Exercise objective: What needs transcribing is the line with "Figure 3. X-ray" and every line after it to the end of the records, exactly and alone, with no pictures.

Source records:
+++

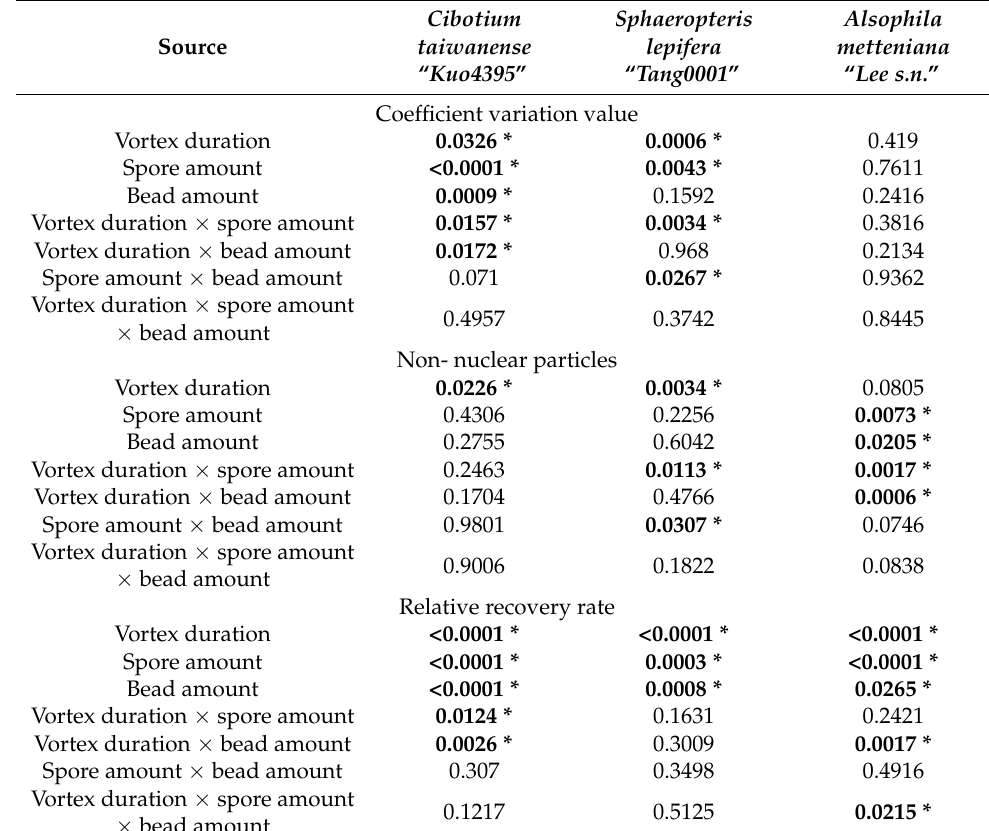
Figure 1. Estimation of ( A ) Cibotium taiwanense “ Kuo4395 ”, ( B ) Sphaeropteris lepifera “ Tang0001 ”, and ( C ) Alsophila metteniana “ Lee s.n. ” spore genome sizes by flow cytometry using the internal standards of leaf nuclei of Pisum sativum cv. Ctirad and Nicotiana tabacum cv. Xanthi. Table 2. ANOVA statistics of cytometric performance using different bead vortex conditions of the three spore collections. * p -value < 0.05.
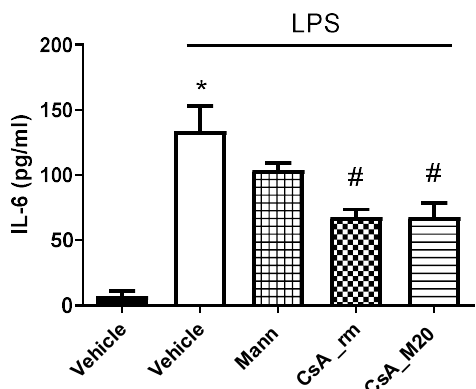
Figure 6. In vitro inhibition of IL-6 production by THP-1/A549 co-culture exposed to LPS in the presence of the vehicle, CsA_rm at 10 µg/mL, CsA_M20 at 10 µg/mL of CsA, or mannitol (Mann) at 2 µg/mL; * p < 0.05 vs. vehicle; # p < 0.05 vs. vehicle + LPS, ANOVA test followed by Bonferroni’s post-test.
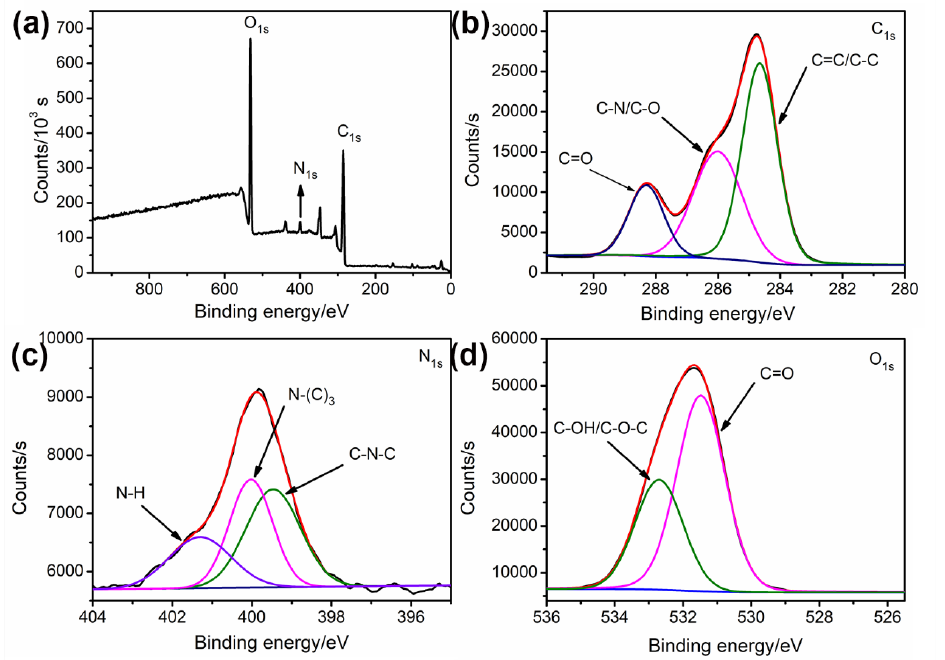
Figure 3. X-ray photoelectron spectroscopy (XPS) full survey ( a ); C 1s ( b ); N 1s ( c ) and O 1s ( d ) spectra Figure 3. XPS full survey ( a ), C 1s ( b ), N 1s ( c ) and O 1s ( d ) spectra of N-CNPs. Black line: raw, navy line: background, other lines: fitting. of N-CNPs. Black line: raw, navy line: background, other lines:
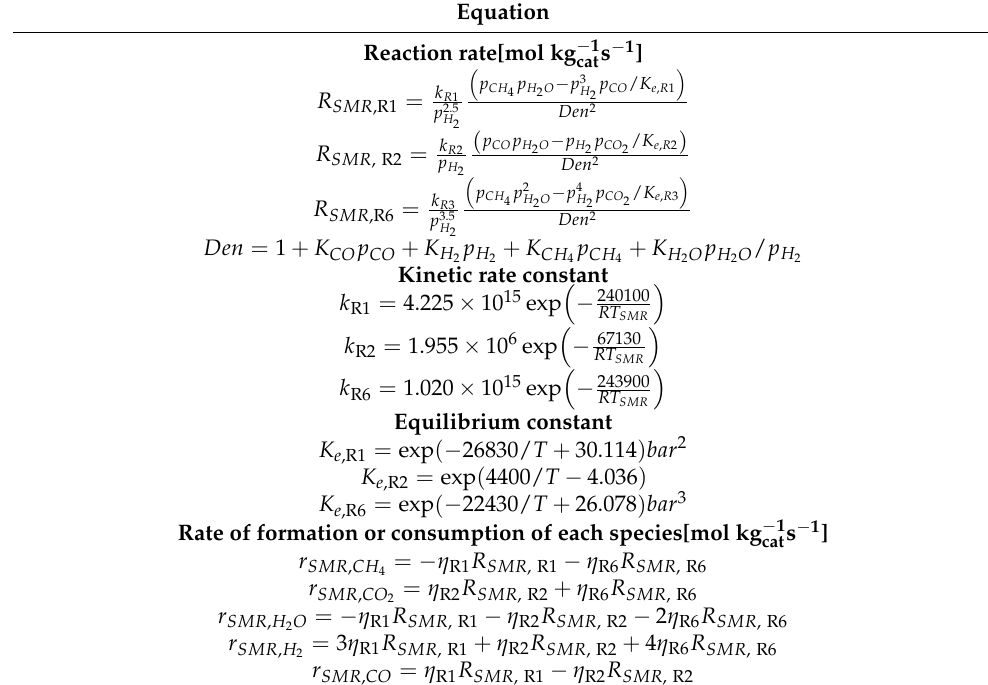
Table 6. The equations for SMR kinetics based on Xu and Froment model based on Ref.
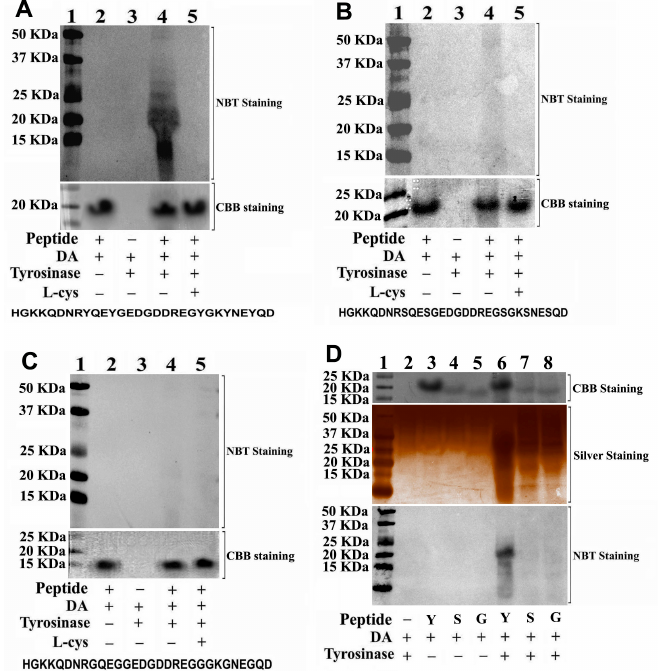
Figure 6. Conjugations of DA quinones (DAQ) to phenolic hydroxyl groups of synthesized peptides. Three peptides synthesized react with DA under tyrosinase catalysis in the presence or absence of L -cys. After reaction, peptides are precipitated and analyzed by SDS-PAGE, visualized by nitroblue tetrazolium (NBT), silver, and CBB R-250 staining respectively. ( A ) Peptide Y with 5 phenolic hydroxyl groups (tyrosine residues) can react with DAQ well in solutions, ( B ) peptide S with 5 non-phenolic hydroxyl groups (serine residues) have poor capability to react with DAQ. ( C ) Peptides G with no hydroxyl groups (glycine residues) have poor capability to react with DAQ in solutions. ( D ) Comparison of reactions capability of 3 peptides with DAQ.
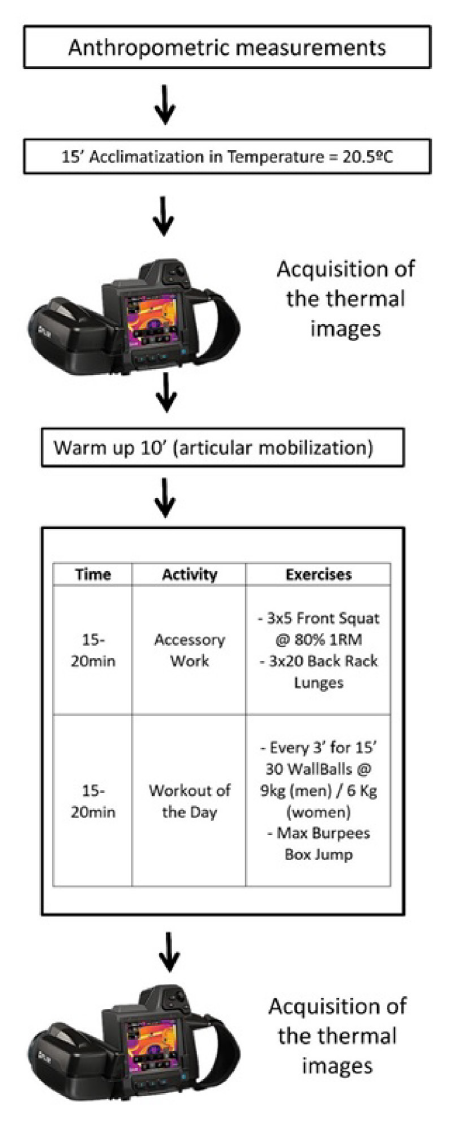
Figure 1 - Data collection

+++

Task solution:
Figure 3. X-ray photoelectron spectroscopy (XPS) full survey ( a ); C 1s ( b ); N 1s ( c ) and O 1s ( d ) spectra Figure 3. XPS full survey ( a ), C 1s ( b ), N 1s ( c ) and O 1s ( d ) spectra of N-CNPs. Black line: raw, navy line: background, other lines: fitting. of N-CNPs. Black line: raw, navy line: background, other lines:
Table 6. The equations for SMR kinetics based on Xu and Froment model based on Ref.
Figure 6. Conjugations of DA quinones (DAQ) to phenolic hydroxyl groups of synthesized peptides. Three peptides synthesized react with DA under tyrosinase catalysis in the presence or absence of L -cys. After reaction, peptides are precipitated and analyzed by SDS-PAGE, visualized by nitroblue tetrazolium (NBT), silver, and CBB R-250 staining respectively. ( A ) Peptide Y with 5 phenolic hydroxyl groups (tyrosine residues) can react with DAQ well in solutions, ( B ) peptide S with 5 non-phenolic hydroxyl groups (serine residues) have poor capability to react with DAQ. ( C ) Peptides G with no hydroxyl groups (glycine residues) have poor capability to react with DAQ in solutions. ( D ) Comparison of reactions capability of 3 peptides with DAQ.
Figure 1 - Data collection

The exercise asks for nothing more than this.